“I only wish I could find an institute that teaches people how to listen. Business people need to listen at least as much as they need to talk. Too many people fail to realize that real communication goes in both directions.”
— Lee Iacocca
Former CEO Chrysler Corporation
Someone once said that there’s a reason we are given two ears and one mouth. The implication being, we should listen more than we speak. It can be a challenge to learn to listen as an executive. But the good news is, listening is a “learned skill” and becoming a better listener is totally worth the effort.
Many of us entrepreneurs are often in the spotlight and expected to be the ones leading the conversation, having all the answers and driving the conversation. Therefore, often times that expectation pushes us into constantly and consistently being in the speaking role, rather than the listening role.
From my experience as a coach, working with hundreds of entrepreneurs, being a good listener is one of the top five competencies a business owner must have in order to be successful. We must listen first and foremost to our customers, potential customers and employees.

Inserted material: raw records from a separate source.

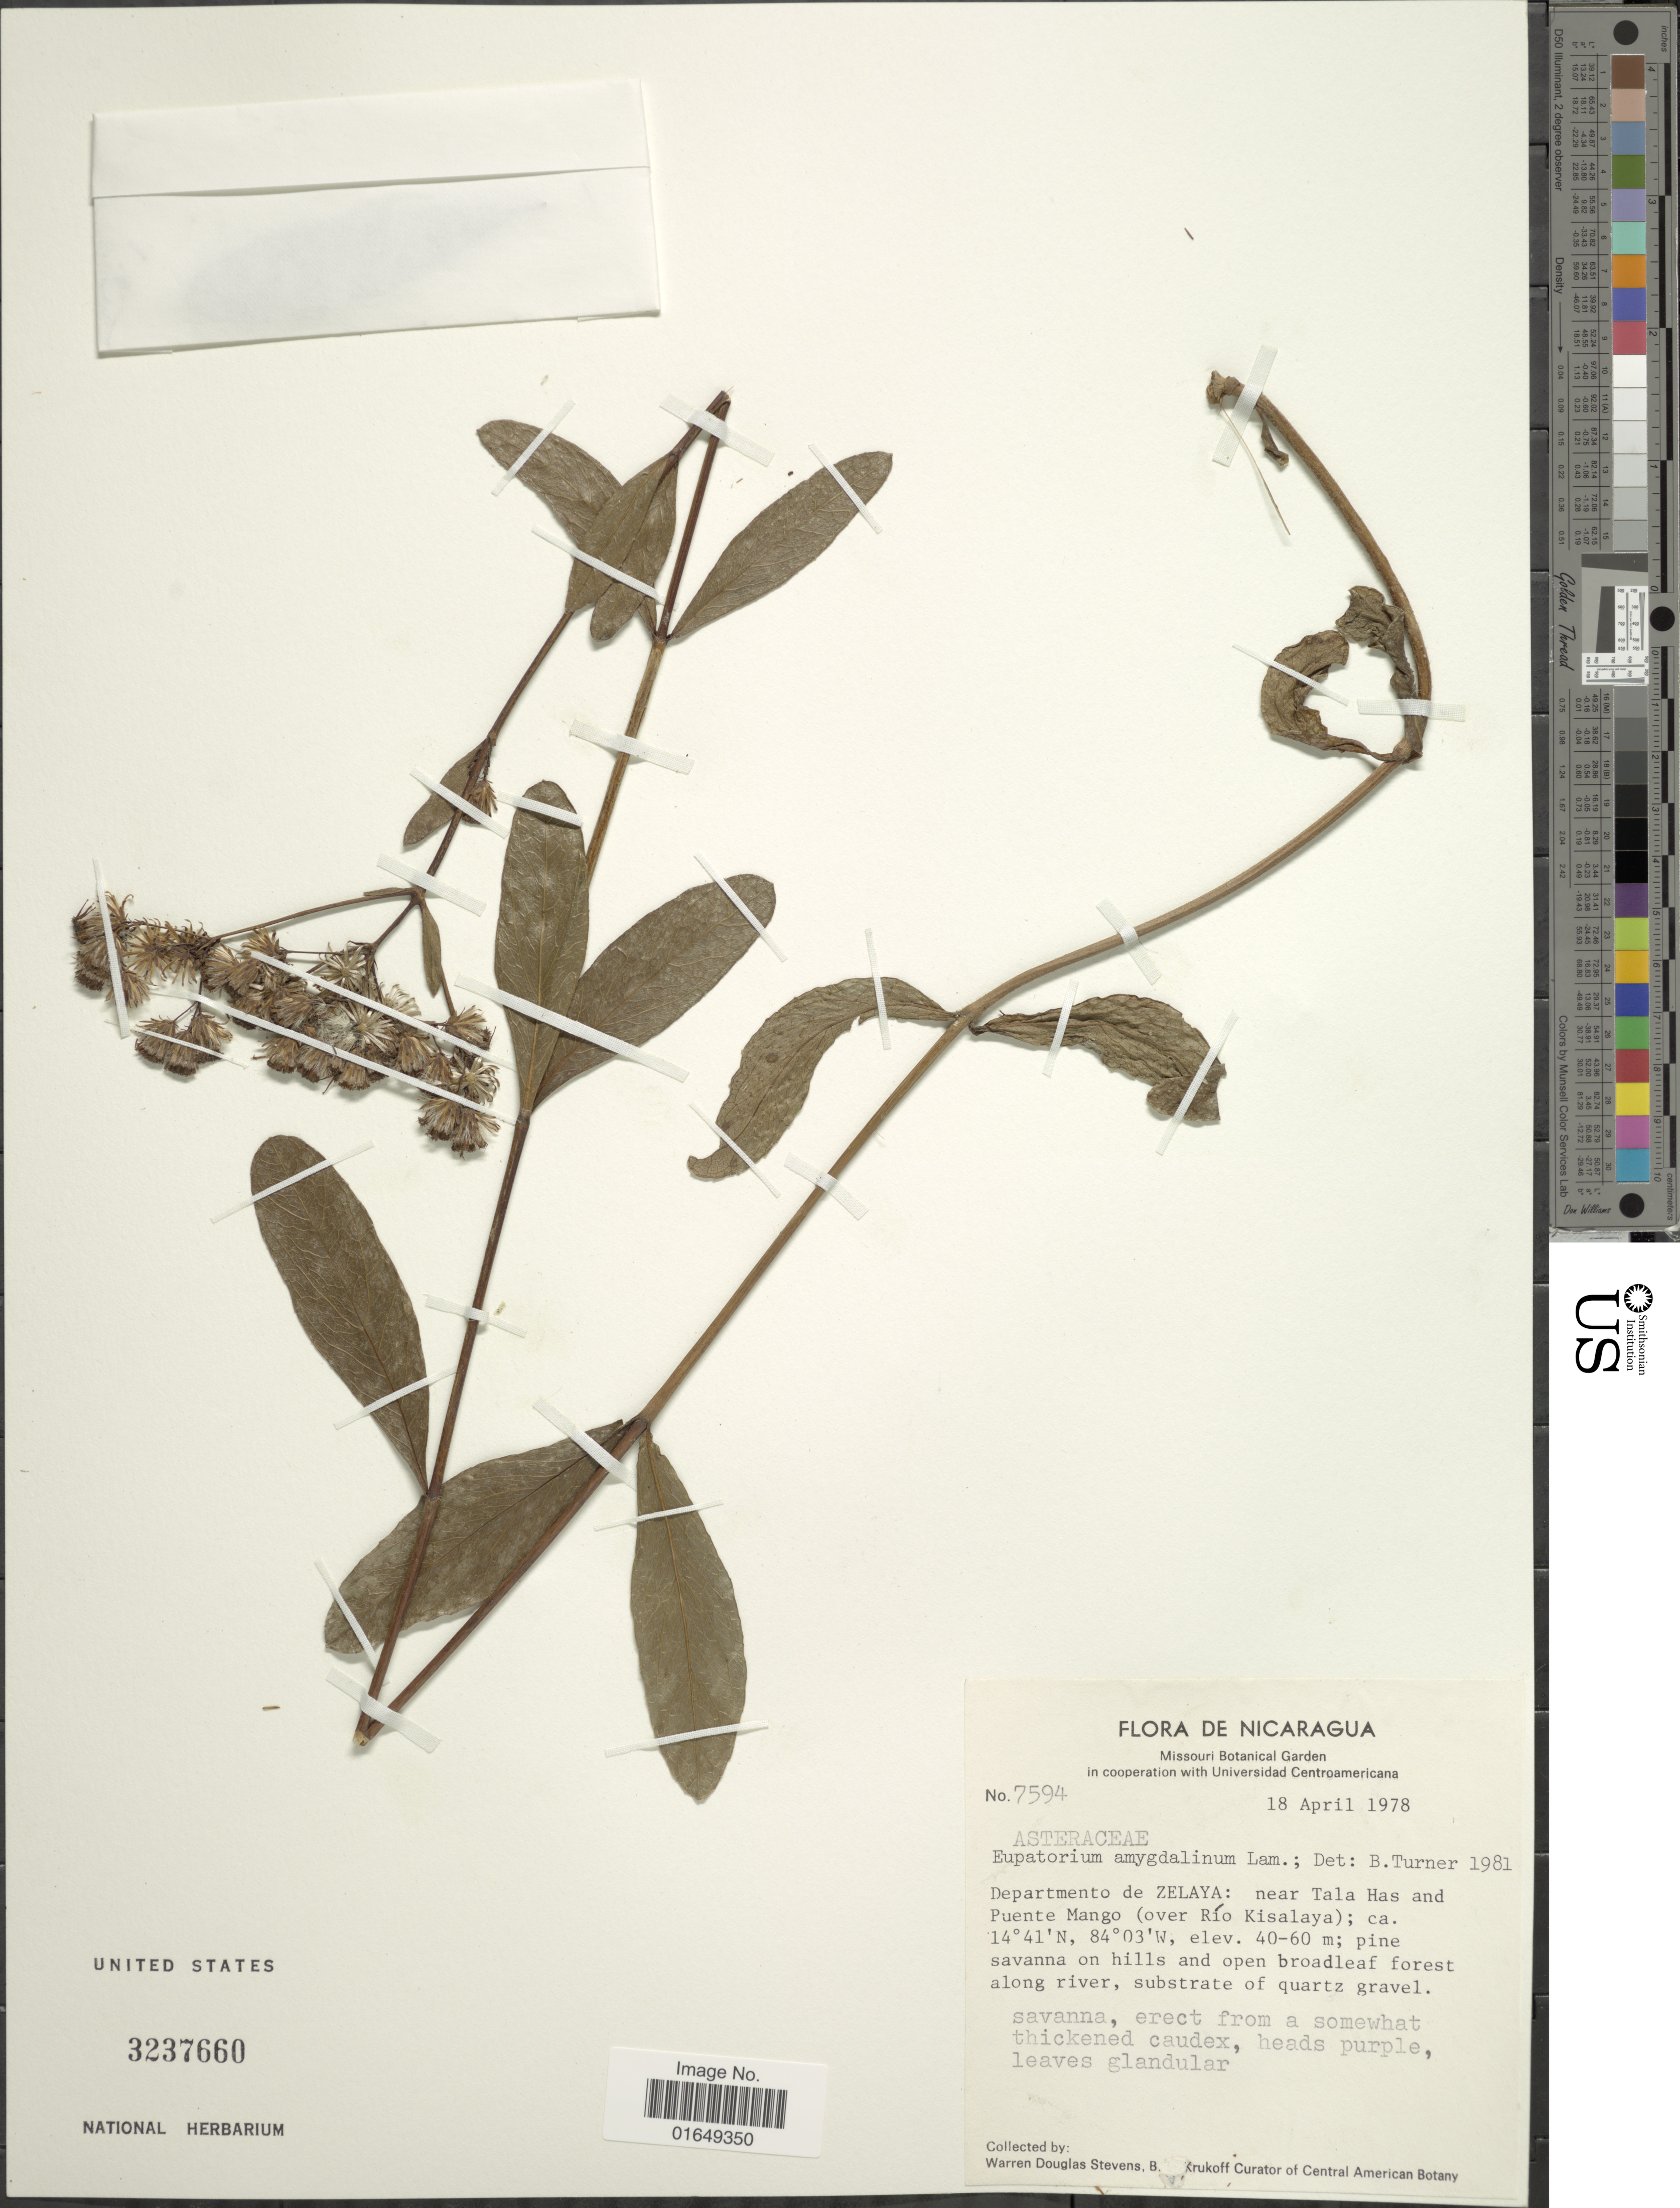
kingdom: Plantae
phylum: Tracheophyta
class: Magnoliopsida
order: Asterales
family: Asteraceae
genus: Ayapana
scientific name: Ayapana amygdalina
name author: (Lam.) R.M. King & H. Rob.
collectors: W. D. Stevens & B. A. Krukoff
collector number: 7594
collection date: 1978-04-18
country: Nicaragua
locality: Departamento de Zelaya: near Tala Has and Puente Mango (over Río Kisalaya); pine savanna on hills and open broadleaf forest along river.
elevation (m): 40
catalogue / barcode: US 3237660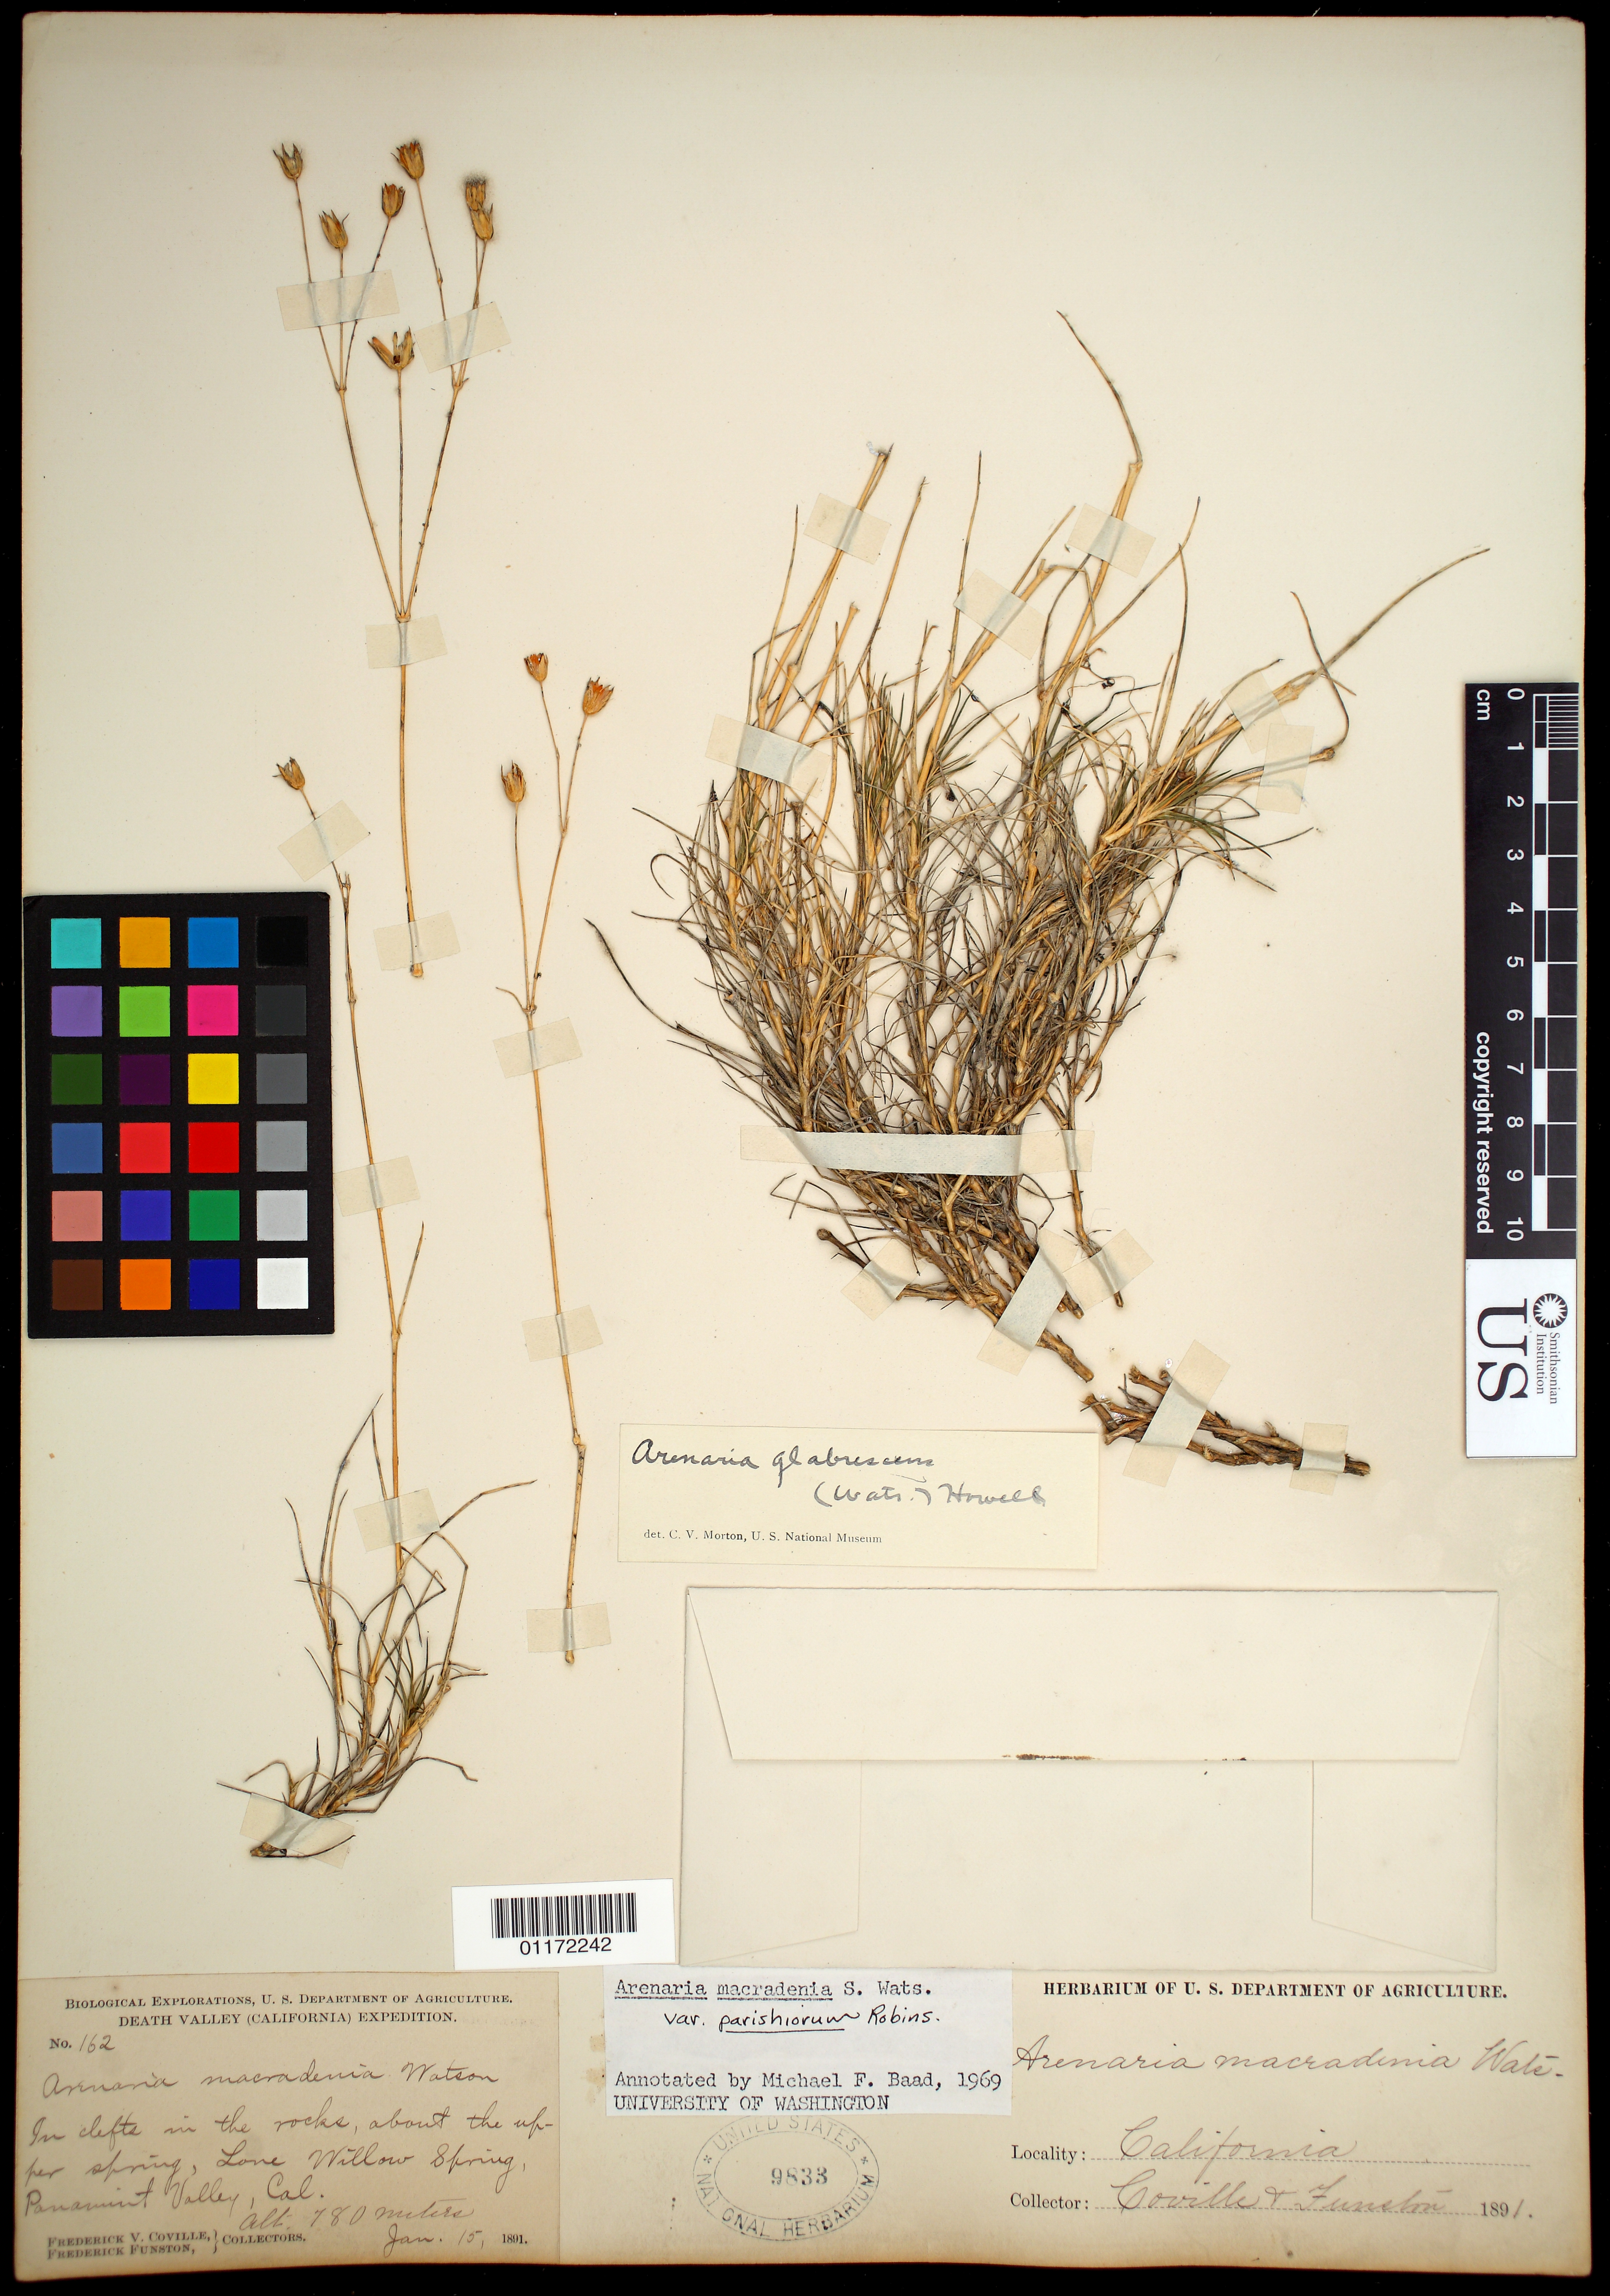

What are some things we can do to improve our listening skills?
1-Become an Active Listener-Use eye contact and “listening” body language. This includes looking directly at the speaker without staring, giving them eye contact and your full attention. Avoid looking at your watch, at other people, your computer or cell phone, or other activities around the room. Lean toward the speaker, showing them you are fully aware of their speaking and their words. Provide feedback with your body, nodding your head as it is appropriate.
2-Be empathetic and non-judgmental-When you value the speaker and accept the speaker’s feelings you will be able to empathize more fully, to “hear” more clearly and completely. Forego judgments. Be present with the speaker, so you can hear, comprehend and understand what they are saying.
3-Paraphrase/Tell Back-Listen so intently that you are able to paraphrase back what the speaker told you. For example, you might say, “What I heard you say was…” When you can “tell back” (not necessarily in the “exact” words, but in similar words) what the speaker has said, this lets them know you have truly heard them.
Too few people really “hear” what others say. In fact, studies show we retain only about 50% of what we hear. So it’s important that we continually and consciously work on our listening skills because I believe that listening is an art. It’s a gift you give to others, and a skill that’s very worth acquiring.